Supplied data
◇ ◇ ◇
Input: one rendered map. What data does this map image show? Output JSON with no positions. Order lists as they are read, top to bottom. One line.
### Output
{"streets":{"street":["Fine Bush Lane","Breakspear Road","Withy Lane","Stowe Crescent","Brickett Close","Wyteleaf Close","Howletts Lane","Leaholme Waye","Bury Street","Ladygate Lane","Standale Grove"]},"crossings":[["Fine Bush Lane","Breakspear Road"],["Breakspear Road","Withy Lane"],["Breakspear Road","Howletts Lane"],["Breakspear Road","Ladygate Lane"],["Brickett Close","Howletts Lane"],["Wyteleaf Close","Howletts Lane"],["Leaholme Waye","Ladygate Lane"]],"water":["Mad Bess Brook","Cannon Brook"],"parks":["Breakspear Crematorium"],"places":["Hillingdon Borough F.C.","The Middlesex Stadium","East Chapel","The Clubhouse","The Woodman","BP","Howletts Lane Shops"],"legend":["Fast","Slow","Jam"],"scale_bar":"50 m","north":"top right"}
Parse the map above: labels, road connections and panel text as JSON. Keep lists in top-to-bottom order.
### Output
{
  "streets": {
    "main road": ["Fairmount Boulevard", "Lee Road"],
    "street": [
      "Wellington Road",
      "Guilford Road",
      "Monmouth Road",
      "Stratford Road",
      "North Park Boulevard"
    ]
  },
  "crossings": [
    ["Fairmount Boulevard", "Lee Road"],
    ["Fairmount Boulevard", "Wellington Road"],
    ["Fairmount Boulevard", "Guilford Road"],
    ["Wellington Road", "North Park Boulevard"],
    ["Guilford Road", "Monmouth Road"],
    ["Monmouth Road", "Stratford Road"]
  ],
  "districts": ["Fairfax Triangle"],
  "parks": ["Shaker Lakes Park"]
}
◇ ◇ ◇
Action item
The lines above that hold the word "lists" are the ones to copy.

Written response
Input: one rendered map. What data does this map image show? Output JSON with no positions. Order lists as they are read, top to bottom. One line.
Parse the map above: labels, road connections and panel text as JSON. Keep lists in top-to-bottom order.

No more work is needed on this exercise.